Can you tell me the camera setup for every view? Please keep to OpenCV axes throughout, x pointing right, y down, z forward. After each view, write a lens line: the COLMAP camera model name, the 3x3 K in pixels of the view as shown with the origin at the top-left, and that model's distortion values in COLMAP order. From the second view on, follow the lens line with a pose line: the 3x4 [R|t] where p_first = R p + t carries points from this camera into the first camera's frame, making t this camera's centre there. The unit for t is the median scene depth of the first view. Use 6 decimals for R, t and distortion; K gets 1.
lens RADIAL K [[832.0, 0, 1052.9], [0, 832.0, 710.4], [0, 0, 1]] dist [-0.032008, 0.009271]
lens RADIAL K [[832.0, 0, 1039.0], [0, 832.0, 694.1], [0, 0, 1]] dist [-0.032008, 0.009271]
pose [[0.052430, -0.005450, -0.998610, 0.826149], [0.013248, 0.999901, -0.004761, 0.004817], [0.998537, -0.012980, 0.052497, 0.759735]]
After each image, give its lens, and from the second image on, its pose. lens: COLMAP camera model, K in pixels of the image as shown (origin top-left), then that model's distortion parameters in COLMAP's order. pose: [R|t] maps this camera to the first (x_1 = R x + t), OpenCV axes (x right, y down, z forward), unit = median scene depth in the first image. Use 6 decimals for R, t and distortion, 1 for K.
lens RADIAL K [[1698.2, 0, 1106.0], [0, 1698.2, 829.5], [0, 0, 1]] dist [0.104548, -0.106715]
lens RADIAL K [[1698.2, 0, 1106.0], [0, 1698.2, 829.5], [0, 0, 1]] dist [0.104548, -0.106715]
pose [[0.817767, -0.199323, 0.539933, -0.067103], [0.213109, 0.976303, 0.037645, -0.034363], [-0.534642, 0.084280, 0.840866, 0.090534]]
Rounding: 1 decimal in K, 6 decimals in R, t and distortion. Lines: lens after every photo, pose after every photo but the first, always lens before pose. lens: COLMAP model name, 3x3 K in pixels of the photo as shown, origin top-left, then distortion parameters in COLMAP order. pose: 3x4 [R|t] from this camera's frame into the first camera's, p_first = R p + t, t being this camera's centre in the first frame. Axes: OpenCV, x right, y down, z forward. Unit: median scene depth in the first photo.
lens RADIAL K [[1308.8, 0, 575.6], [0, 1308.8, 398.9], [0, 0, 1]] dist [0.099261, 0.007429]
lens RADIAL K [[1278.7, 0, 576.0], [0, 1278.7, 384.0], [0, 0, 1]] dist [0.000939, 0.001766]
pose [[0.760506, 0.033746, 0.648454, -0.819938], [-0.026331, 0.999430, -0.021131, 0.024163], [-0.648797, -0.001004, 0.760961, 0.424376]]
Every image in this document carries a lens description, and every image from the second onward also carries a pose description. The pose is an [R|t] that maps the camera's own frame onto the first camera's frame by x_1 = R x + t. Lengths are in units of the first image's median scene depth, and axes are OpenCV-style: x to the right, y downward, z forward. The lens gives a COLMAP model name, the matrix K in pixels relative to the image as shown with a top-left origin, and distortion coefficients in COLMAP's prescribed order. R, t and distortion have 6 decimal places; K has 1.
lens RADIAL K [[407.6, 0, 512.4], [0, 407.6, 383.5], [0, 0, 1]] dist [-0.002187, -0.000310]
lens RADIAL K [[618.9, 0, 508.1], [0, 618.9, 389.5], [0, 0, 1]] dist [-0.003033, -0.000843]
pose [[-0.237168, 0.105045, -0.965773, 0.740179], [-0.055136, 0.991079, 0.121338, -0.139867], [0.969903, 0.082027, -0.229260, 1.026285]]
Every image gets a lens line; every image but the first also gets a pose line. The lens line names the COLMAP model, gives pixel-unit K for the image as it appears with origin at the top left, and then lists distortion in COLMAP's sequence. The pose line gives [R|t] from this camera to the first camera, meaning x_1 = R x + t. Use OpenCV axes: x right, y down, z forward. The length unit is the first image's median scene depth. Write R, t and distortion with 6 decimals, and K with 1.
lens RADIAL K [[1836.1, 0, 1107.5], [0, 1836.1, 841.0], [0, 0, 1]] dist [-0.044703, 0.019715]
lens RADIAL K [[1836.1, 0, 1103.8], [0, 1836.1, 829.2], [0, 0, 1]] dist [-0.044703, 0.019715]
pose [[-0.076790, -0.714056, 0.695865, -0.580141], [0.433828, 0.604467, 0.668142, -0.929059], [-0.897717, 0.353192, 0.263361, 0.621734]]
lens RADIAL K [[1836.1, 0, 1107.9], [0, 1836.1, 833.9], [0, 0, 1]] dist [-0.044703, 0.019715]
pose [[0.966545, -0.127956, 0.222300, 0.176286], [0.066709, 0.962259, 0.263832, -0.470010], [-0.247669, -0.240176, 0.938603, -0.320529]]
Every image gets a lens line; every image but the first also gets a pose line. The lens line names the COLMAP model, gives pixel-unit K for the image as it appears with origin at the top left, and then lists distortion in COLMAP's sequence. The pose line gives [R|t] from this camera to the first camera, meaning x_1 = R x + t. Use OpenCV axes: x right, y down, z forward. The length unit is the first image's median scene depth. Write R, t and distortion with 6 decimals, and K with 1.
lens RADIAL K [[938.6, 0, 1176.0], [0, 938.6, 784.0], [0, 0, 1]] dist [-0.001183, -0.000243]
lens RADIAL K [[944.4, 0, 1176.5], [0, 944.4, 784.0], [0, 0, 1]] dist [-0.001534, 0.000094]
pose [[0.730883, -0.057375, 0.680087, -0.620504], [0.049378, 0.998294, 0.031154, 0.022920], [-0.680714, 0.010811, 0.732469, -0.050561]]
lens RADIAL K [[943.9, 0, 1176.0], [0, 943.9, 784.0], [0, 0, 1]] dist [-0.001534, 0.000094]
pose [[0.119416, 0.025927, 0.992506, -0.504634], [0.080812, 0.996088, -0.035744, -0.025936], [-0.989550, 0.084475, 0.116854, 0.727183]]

_ _ _

The whole listing above, line by line, is to be retyped exactly.

Can you tell me the camera setup for every view? Please keep to OpenCV axes throughout, x pointing right, y down, z forward. After each view, write a lens line: the COLMAP camera model name, the 3x3 K in pixels of the view as shown with the origin at the top-left, and that model's distortion values in COLMAP order. From the second view on, follow the lens line with a pose line: the 3x4 [R|t] where p_first = R p + t carries points from this camera into the first camera's frame, making t this camera's centre there. The unit for t is the median scene depth of the first view. Use 6 decimals for R, t and distortion; K gets 1.
lens RADIAL K [[832.0, 0, 1052.9], [0, 832.0, 710.4], [0, 0, 1]] dist [-0.032008, 0.009271]
lens RADIAL K [[832.0, 0, 1039.0], [0, 832.0, 694.1], [0, 0, 1]] dist [-0.032008, 0.009271]
pose [[0.052430, -0.005450, -0.998610, 0.826149], [0.013248, 0.999901, -0.004761, 0.004817], [0.998537, -0.012980, 0.052497, 0.759735]]
After each image, give its lens, and from the second image on, its pose. lens: COLMAP camera model, K in pixels of the image as shown (origin top-left), then that model's distortion parameters in COLMAP's order. pose: [R|t] maps this camera to the first (x_1 = R x + t), OpenCV axes (x right, y down, z forward), unit = median scene depth in the first image. Use 6 decimals for R, t and distortion, 1 for K.
lens RADIAL K [[1698.2, 0, 1106.0], [0, 1698.2, 829.5], [0, 0, 1]] dist [0.104548, -0.106715]
lens RADIAL K [[1698.2, 0, 1106.0], [0, 1698.2, 829.5], [0, 0, 1]] dist [0.104548, -0.106715]
pose [[0.817767, -0.199323, 0.539933, -0.067103], [0.213109, 0.976303, 0.037645, -0.034363], [-0.534642, 0.084280, 0.840866, 0.090534]]
Rounding: 1 decimal in K, 6 decimals in R, t and distortion. Lines: lens after every photo, pose after every photo but the first, always lens before pose. lens: COLMAP model name, 3x3 K in pixels of the photo as shown, origin top-left, then distortion parameters in COLMAP order. pose: 3x4 [R|t] from this camera's frame into the first camera's, p_first = R p + t, t being this camera's centre in the first frame. Axes: OpenCV, x right, y down, z forward. Unit: median scene depth in the first photo.
lens RADIAL K [[1308.8, 0, 575.6], [0, 1308.8, 398.9], [0, 0, 1]] dist [0.099261, 0.007429]
lens RADIAL K [[1278.7, 0, 576.0], [0, 1278.7, 384.0], [0, 0, 1]] dist [0.000939, 0.001766]
pose [[0.760506, 0.033746, 0.648454, -0.819938], [-0.026331, 0.999430, -0.021131, 0.024163], [-0.648797, -0.001004, 0.760961, 0.424376]]
Every image in this document carries a lens description, and every image from the second onward also carries a pose description. The pose is an [R|t] that maps the camera's own frame onto the first camera's frame by x_1 = R x + t. Lengths are in units of the first image's median scene depth, and axes are OpenCV-style: x to the right, y downward, z forward. The lens gives a COLMAP model name, the matrix K in pixels relative to the image as shown with a top-left origin, and distortion coefficients in COLMAP's prescribed order. R, t and distortion have 6 decimal places; K has 1.
lens RADIAL K [[407.6, 0, 512.4], [0, 407.6, 383.5], [0, 0, 1]] dist [-0.002187, -0.000310]
lens RADIAL K [[618.9, 0, 508.1], [0, 618.9, 389.5], [0, 0, 1]] dist [-0.003033, -0.000843]
pose [[-0.237168, 0.105045, -0.965773, 0.740179], [-0.055136, 0.991079, 0.121338, -0.139867], [0.969903, 0.082027, -0.229260, 1.026285]]
Every image gets a lens line; every image but the first also gets a pose line. The lens line names the COLMAP model, gives pixel-unit K for the image as it appears with origin at the top left, and then lists distortion in COLMAP's sequence. The pose line gives [R|t] from this camera to the first camera, meaning x_1 = R x + t. Use OpenCV axes: x right, y down, z forward. The length unit is the first image's median scene depth. Write R, t and distortion with 6 decimals, and K with 1.
lens RADIAL K [[1836.1, 0, 1107.5], [0, 1836.1, 841.0], [0, 0, 1]] dist [-0.044703, 0.019715]
lens RADIAL K [[1836.1, 0, 1103.8], [0, 1836.1, 829.2], [0, 0, 1]] dist [-0.044703, 0.019715]
pose [[-0.076790, -0.714056, 0.695865, -0.580141], [0.433828, 0.604467, 0.668142, -0.929059], [-0.897717, 0.353192, 0.263361, 0.621734]]
lens RADIAL K [[1836.1, 0, 1107.9], [0, 1836.1, 833.9], [0, 0, 1]] dist [-0.044703, 0.019715]
pose [[0.966545, -0.127956, 0.222300, 0.176286], [0.066709, 0.962259, 0.263832, -0.470010], [-0.247669, -0.240176, 0.938603, -0.320529]]
Every image gets a lens line; every image but the first also gets a pose line. The lens line names the COLMAP model, gives pixel-unit K for the image as it appears with origin at the top left, and then lists distortion in COLMAP's sequence. The pose line gives [R|t] from this camera to the first camera, meaning x_1 = R x + t. Use OpenCV axes: x right, y down, z forward. The length unit is the first image's median scene depth. Write R, t and distortion with 6 decimals, and K with 1.
lens RADIAL K [[938.6, 0, 1176.0], [0, 938.6, 784.0], [0, 0, 1]] dist [-0.001183, -0.000243]
lens RADIAL K [[944.4, 0, 1176.5], [0, 944.4, 784.0], [0, 0, 1]] dist [-0.001534, 0.000094]
pose [[0.730883, -0.057375, 0.680087, -0.620504], [0.049378, 0.998294, 0.031154, 0.022920], [-0.680714, 0.010811, 0.732469, -0.050561]]
lens RADIAL K [[943.9, 0, 1176.0], [0, 943.9, 784.0], [0, 0, 1]] dist [-0.001534, 0.000094]
pose [[0.119416, 0.025927, 0.992506, -0.504634], [0.080812, 0.996088, -0.035744, -0.025936], [-0.989550, 0.084475, 0.116854, 0.727183]]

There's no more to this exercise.